* [Exercise prompt]:
All the lines below should be set down exactly, with no picture carried into the copy.

* [Record excerpts]:
:::::
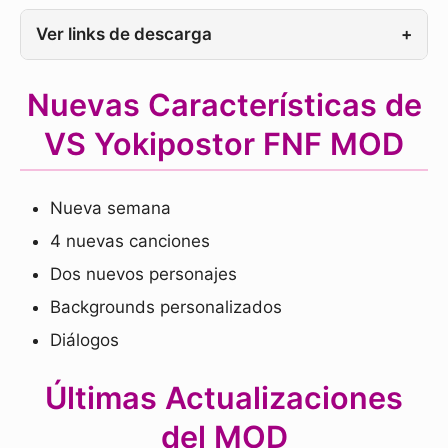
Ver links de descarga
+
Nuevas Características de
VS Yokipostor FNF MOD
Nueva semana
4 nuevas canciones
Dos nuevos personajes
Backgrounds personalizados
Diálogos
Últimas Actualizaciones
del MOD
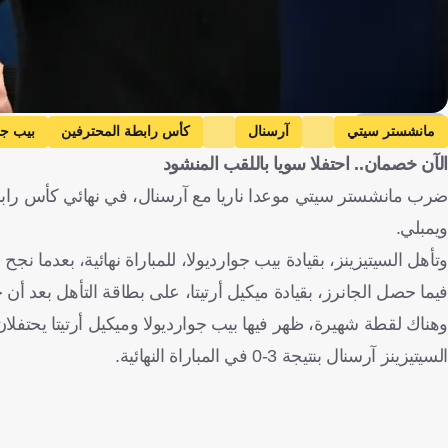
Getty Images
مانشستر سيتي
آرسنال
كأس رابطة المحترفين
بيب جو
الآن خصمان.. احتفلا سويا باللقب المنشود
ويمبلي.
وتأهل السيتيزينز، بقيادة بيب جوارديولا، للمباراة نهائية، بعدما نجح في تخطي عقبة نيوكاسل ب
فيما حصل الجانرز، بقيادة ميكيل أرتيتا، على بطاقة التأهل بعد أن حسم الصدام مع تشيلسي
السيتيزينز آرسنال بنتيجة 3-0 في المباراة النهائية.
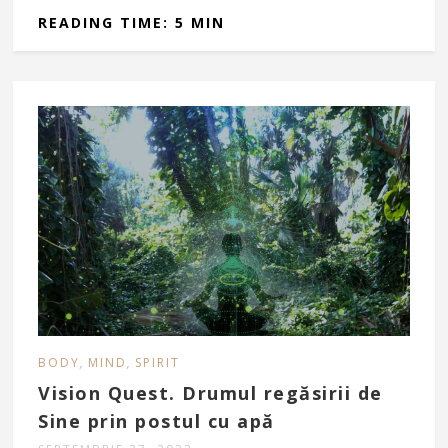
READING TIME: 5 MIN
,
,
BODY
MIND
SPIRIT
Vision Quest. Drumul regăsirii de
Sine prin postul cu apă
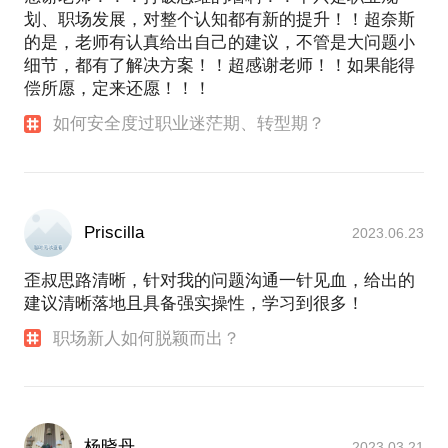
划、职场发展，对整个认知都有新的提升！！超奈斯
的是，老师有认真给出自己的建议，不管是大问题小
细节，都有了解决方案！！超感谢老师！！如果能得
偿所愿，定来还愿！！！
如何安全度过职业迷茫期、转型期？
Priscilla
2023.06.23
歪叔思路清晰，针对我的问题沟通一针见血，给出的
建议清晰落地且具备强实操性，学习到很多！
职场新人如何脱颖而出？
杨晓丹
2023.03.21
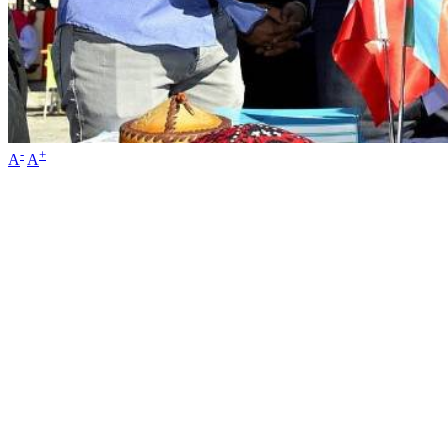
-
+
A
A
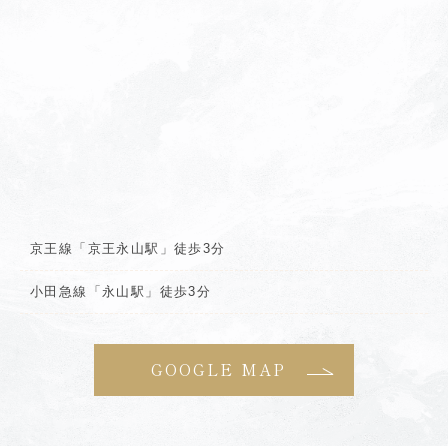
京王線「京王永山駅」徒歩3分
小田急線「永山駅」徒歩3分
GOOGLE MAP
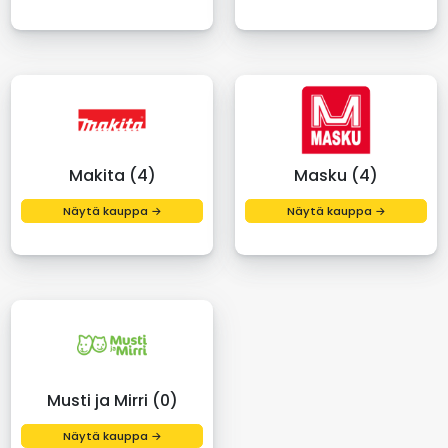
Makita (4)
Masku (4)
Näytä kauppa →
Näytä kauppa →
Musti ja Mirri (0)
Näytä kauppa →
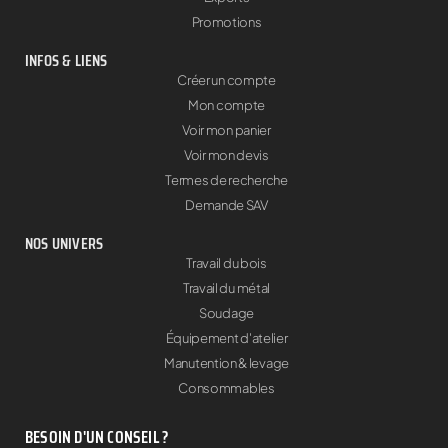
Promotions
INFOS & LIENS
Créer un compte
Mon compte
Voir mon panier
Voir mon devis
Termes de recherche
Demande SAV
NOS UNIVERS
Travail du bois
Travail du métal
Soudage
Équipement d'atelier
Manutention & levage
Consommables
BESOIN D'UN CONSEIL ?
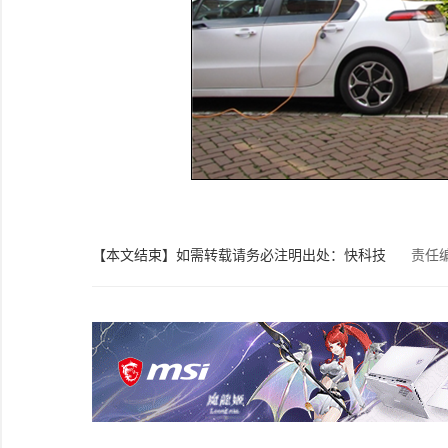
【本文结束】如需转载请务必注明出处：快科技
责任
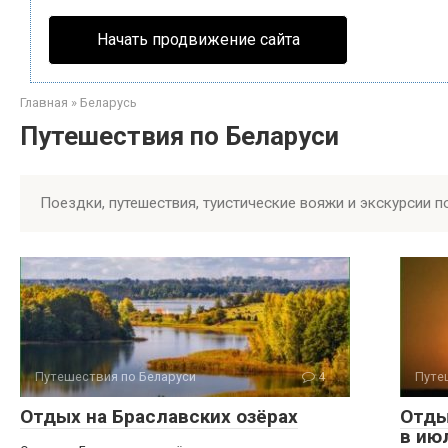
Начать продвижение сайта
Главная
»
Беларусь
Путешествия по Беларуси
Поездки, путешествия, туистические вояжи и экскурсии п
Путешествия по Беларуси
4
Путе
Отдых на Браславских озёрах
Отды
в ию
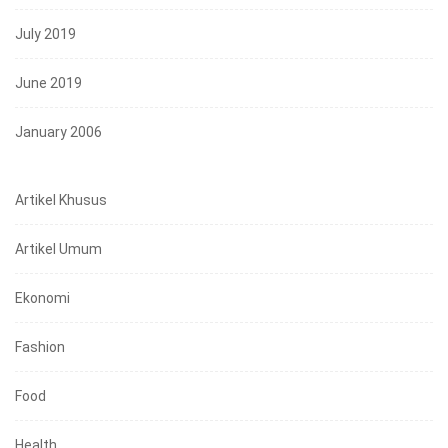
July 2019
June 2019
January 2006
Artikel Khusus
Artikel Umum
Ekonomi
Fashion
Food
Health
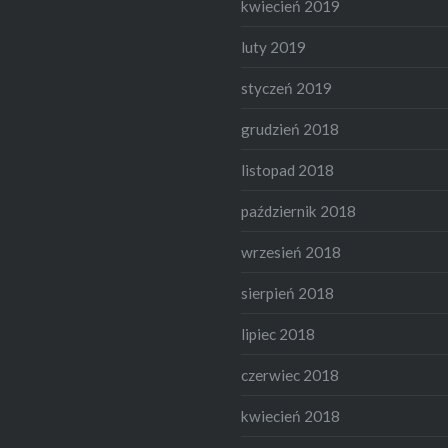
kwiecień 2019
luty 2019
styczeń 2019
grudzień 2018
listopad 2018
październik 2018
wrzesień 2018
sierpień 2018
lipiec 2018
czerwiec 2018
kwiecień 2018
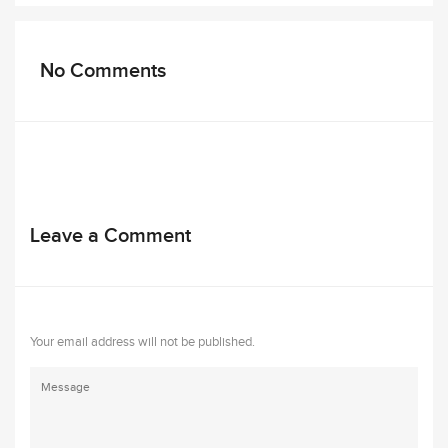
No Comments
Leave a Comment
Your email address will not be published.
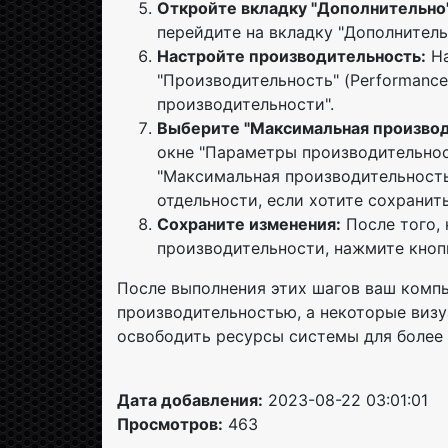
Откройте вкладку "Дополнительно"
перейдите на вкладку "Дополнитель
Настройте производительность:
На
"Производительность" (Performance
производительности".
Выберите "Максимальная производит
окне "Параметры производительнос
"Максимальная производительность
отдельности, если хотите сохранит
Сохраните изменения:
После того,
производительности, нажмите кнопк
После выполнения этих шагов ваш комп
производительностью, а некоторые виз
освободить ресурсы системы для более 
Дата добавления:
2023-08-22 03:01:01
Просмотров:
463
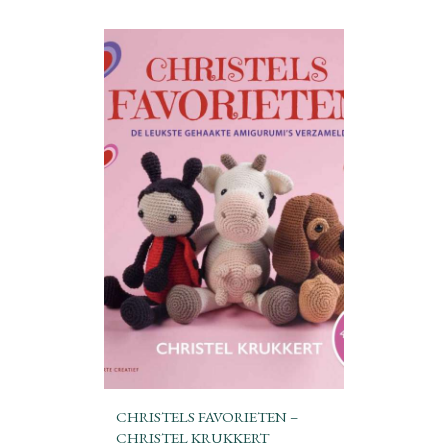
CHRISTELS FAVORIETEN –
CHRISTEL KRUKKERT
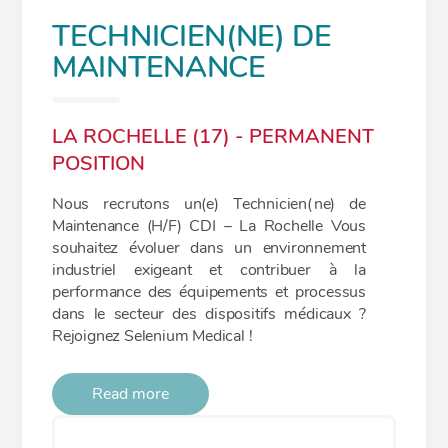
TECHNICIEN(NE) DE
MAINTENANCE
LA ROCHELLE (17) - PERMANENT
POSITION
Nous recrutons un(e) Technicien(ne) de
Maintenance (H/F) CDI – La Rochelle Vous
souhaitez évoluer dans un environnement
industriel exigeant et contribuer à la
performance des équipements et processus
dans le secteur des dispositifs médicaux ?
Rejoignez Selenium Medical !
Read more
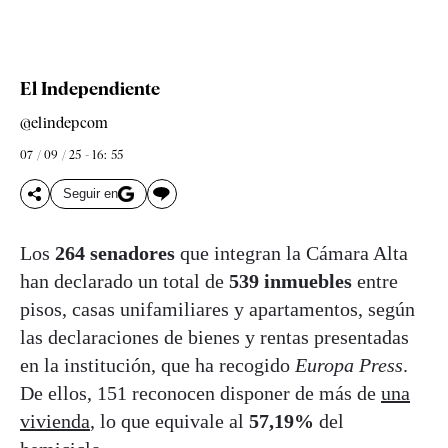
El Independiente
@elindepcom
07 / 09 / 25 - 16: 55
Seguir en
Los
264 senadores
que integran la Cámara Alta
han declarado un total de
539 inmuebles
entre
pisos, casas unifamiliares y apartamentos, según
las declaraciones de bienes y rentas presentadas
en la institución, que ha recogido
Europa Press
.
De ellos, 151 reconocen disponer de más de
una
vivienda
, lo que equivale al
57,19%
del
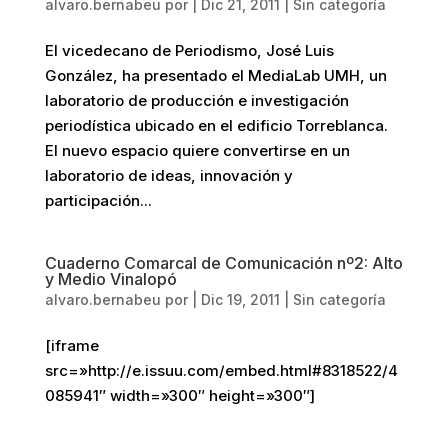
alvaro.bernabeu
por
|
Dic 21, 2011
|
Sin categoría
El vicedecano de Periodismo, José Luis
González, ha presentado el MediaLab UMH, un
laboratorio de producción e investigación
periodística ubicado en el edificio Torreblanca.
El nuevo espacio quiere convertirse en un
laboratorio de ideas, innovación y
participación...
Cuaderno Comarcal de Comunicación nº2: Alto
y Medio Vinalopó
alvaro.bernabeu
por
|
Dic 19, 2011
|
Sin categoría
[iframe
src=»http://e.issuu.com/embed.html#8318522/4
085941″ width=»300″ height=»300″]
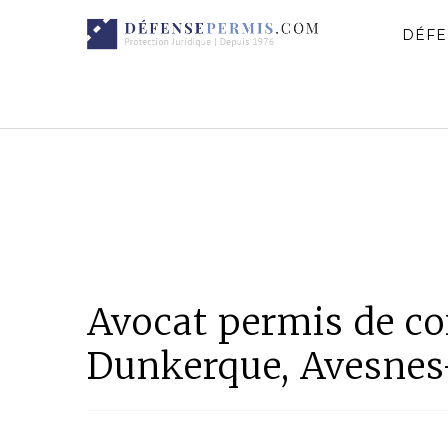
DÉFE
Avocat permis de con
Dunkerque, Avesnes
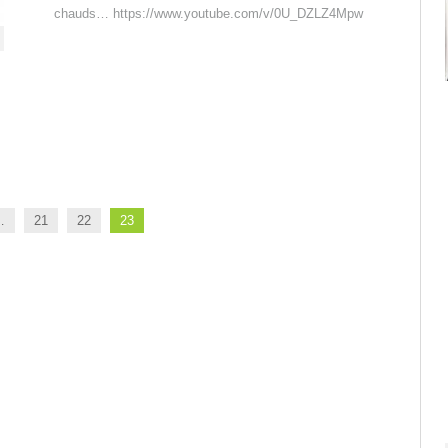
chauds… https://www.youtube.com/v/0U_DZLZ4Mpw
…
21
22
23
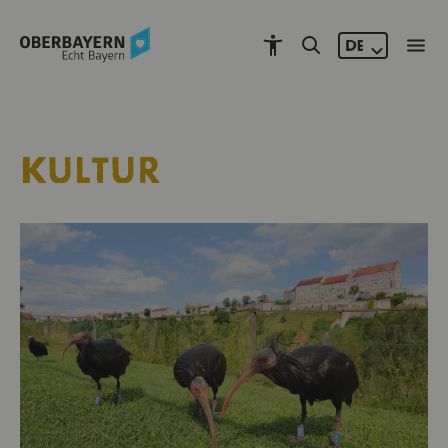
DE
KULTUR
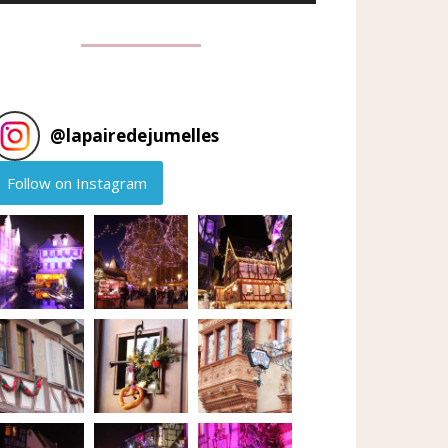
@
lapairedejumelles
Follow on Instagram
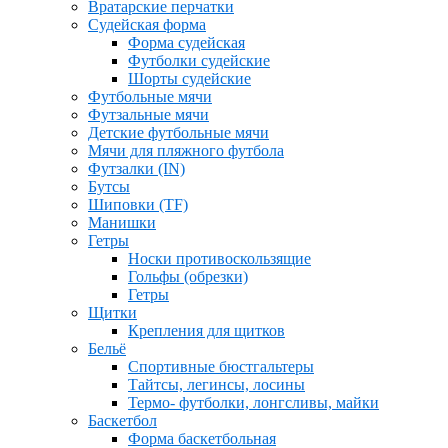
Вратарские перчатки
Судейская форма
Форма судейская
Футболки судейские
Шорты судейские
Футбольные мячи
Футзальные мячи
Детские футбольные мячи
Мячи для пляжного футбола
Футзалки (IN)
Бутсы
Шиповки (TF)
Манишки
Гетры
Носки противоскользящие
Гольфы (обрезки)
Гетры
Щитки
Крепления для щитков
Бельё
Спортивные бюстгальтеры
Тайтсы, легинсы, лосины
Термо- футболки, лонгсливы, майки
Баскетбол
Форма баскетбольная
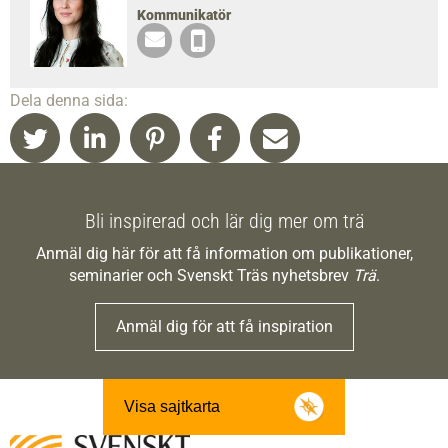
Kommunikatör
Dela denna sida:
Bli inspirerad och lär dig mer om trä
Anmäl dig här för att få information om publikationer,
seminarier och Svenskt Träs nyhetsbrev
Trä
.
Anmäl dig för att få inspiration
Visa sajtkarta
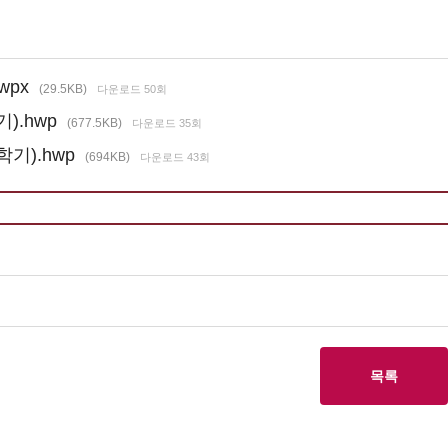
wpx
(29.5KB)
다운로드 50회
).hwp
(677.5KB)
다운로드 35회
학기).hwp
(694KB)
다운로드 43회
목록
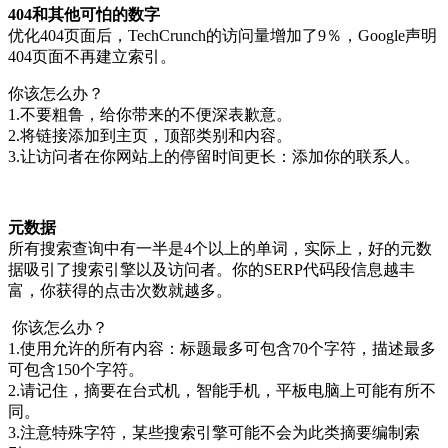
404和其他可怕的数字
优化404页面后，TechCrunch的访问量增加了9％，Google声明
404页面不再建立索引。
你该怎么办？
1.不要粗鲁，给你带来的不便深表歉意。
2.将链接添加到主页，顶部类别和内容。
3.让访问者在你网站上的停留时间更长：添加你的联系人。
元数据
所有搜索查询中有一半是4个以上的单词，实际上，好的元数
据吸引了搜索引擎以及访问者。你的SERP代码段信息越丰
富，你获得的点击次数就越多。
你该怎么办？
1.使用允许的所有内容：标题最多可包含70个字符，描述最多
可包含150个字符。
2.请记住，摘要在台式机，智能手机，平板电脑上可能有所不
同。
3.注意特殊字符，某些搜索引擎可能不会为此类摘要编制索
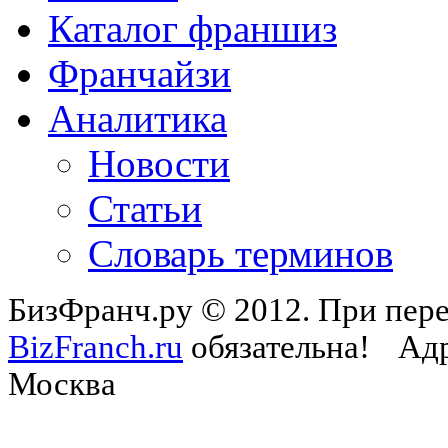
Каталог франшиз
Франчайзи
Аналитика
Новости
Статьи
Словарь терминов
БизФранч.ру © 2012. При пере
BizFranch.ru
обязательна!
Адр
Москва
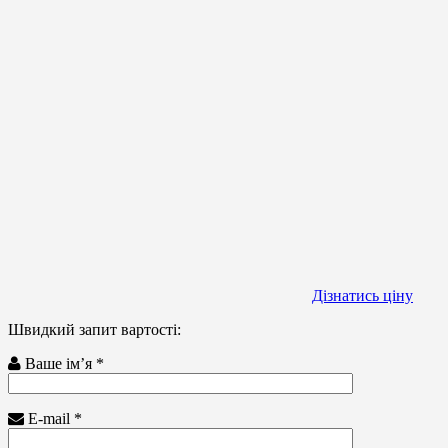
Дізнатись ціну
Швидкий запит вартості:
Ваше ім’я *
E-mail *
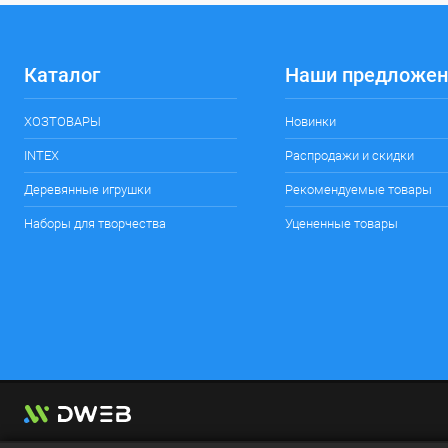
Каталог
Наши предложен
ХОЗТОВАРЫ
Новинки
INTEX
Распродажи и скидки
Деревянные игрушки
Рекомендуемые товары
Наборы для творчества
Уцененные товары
:::::
* [Your response]:
Ver links de descarga
+
Nuevas Características de
VS Yokipostor FNF MOD
Nueva semana
4 nuevas canciones
Dos nuevos personajes
Backgrounds personalizados
Diálogos
Últimas Actualizaciones
del MOD
Getty Images
مانشستر سيتي
آرسنال
كأس رابطة المحترفين
بيب جو
الآن خصمان.. احتفلا سويا باللقب المنشود
ويمبلي.
وتأهل السيتيزينز، بقيادة بيب جوارديولا، للمباراة نهائية، بعدما نجح في تخطي عقبة نيوكاسل ب
فيما حصل الجانرز، بقيادة ميكيل أرتيتا، على بطاقة التأهل بعد أن حسم الصدام مع تشيلسي
السيتيزينز آرسنال بنتيجة 3-0 في المباراة النهائية.
READING TIME: 5 MIN
,
,
BODY
MIND
SPIRIT
Vision Quest. Drumul regăsirii de
Sine prin postul cu apă
划、职场发展，对整个认知都有新的提升！！超奈斯
的是，老师有认真给出自己的建议，不管是大问题小
细节，都有了解决方案！！超感谢老师！！如果能得
偿所愿，定来还愿！！！
如何安全度过职业迷茫期、转型期？
Priscilla
2023.06.23
歪叔思路清晰，针对我的问题沟通一针见血，给出的
建议清晰落地且具备强实操性，学习到很多！
职场新人如何脱颖而出？
杨晓丹
2023.03.21
-
+
A
A
京王線「京王永山駅」徒歩3分
小田急線「永山駅」徒歩3分
GOOGLE MAP
Makita (4)
Masku (4)
Näytä kauppa →
Näytä kauppa →
Musti ja Mirri (0)
Näytä kauppa →
Promotions
INFOS & LIENS
Créer un compte
Mon compte
Voir mon panier
Voir mon devis
Termes de recherche
Demande SAV
NOS UNIVERS
Travail du bois
Travail du métal
Soudage
Équipement d'atelier
Manutention & levage
Consommables
BESOIN D'UN CONSEIL ?
【本文结束】如需转载请务必注明出处：快科技
责任
Начать продвижение сайта
Главная
»
Беларусь
Путешествия по Беларуси
Поездки, путешествия, туистические вояжи и экскурсии п
Путешествия по Беларуси
4
Путе
Отдых на Браславских озёрах
Отды
в ию
July 2019
June 2019
January 2006
Artikel Khusus
Artikel Umum
Ekonomi
Fashion
Food
Health
kwiecień 2019
luty 2019
styczeń 2019
grudzień 2018
listopad 2018
październik 2018
wrzesień 2018
sierpień 2018
lipiec 2018
czerwiec 2018
kwiecień 2018
No Comments
Leave a Comment
Your email address will not be published.
Откройте вкладку "Дополнительно"
перейдите на вкладку "Дополнитель
Настройте производительность:
На
"Производительность" (Performance
производительности".
Выберите "Максимальная производит
окне "Параметры производительнос
"Максимальная производительность
отдельности, если хотите сохранит
Сохраните изменения:
После того,
производительности, нажмите кнопк
После выполнения этих шагов ваш комп
производительностью, а некоторые виз
освободить ресурсы системы для более 
Дата добавления:
2023-08-22 03:01:01
Просмотров:
463
CHRISTELS FAVORIETEN –
CHRISTEL KRUKKERT
TECHNICIEN(NE) DE
MAINTENANCE
LA ROCHELLE (17) - PERMANENT
POSITION
Nous recrutons un(e) Technicien(ne) de
Maintenance (H/F) CDI – La Rochelle Vous
souhaitez évoluer dans un environnement
industriel exigeant et contribuer à la
performance des équipements et processus
dans le secteur des dispositifs médicaux ?
Rejoignez Selenium Medical !
Read more
El Independiente
@elindepcom
07 / 09 / 25 - 16: 55
Seguir en
Los
264 senadores
que integran la Cámara Alta
han declarado un total de
539 inmuebles
entre
pisos, casas unifamiliares y apartamentos, según
las declaraciones de bienes y rentas presentadas
en la institución, que ha recogido
Europa Press
.
De ellos, 151 reconocen disponer de más de
una
vivienda
, lo que equivale al
57,19%
del
alvaro.bernabeu
por
|
Dic 21, 2011
|
Sin categoría
El vicedecano de Periodismo, José Luis
González, ha presentado el MediaLab UMH, un
laboratorio de producción e investigación
periodística ubicado en el edificio Torreblanca.
El nuevo espacio quiere convertirse en un
laboratorio de ideas, innovación y
participación...
Cuaderno Comarcal de Comunicación nº2: Alto
y Medio Vinalopó
alvaro.bernabeu
por
|
Dic 19, 2011
|
Sin categoría
[iframe
src=»http://e.issuu.com/embed.html#8318522/4
085941″ width=»300″ height=»300″]
DÉFE
Avocat permis de con
Dunkerque, Avesnes
chauds… https://www.youtube.com/v/0U_DZLZ4Mpw
…
21
22
23
DE
KULTUR
@
lapairedejumelles
Follow on Instagram
Вратарские перчатки
Судейская форма
Форма судейская
Футболки судейские
Шорты судейские
Футбольные мячи
Футзальные мячи
Детские футбольные мячи
Мячи для пляжного футбола
Футзалки (IN)
Бутсы
Шиповки (TF)
Манишки
Гетры
Носки противоскользящие
Гольфы (обрезки)
Гетры
Щитки
Крепления для щитков
Бельё
Спортивные бюстгальтеры
Тайтсы, легинсы, лосины
Термо- футболки, лонгсливы, майки
Баскетбол
Форма баскетбольная
Kommunikatör
Dela denna sida:
Bli inspirerad och lär dig mer om trä
Anmäl dig här för att få information om publikationer,
seminarier och Svenskt Träs nyhetsbrev
Trä
.
Anmäl dig för att få inspiration
Visa sajtkarta
wpx
(29.5KB)
다운로드 50회
).hwp
(677.5KB)
다운로드 35회
학기).hwp
(694KB)
다운로드 43회
목록
404和其他可怕的数字
优化404页面后，TechCrunch的访问量增加了9％，Google声明
404页面不再建立索引。
你该怎么办？
1.不要粗鲁，给你带来的不便深表歉意。
2.将链接添加到主页，顶部类别和内容。
3.让访问者在你网站上的停留时间更长：添加你的联系人。
元数据
所有搜索查询中有一半是4个以上的单词，实际上，好的元数
据吸引了搜索引擎以及访问者。你的SERP代码段信息越丰
富，你获得的点击次数就越多。
你该怎么办？
1.使用允许的所有内容：标题最多可包含70个字符，描述最多
可包含150个字符。
2.请记住，摘要在台式机，智能手机，平板电脑上可能有所不
同。
3.注意特殊字符，某些搜索引擎可能不会为此类摘要编制索
Каталог франшиз
Франчайзи
Аналитика
Новости
Статьи
Словарь терминов
БизФранч.ру © 2012. При пере
BizFranch.ru
обязательна!
Адр
Москва
Дізнатись ціну
Швидкий запит вартості:
Ваше ім’я *
E-mail *
Каталог
Наши предложен
ХОЗТОВАРЫ
Новинки
INTEX
Распродажи и скидки
Деревянные игрушки
Рекомендуемые товары
Наборы для творчества
Уцененные товары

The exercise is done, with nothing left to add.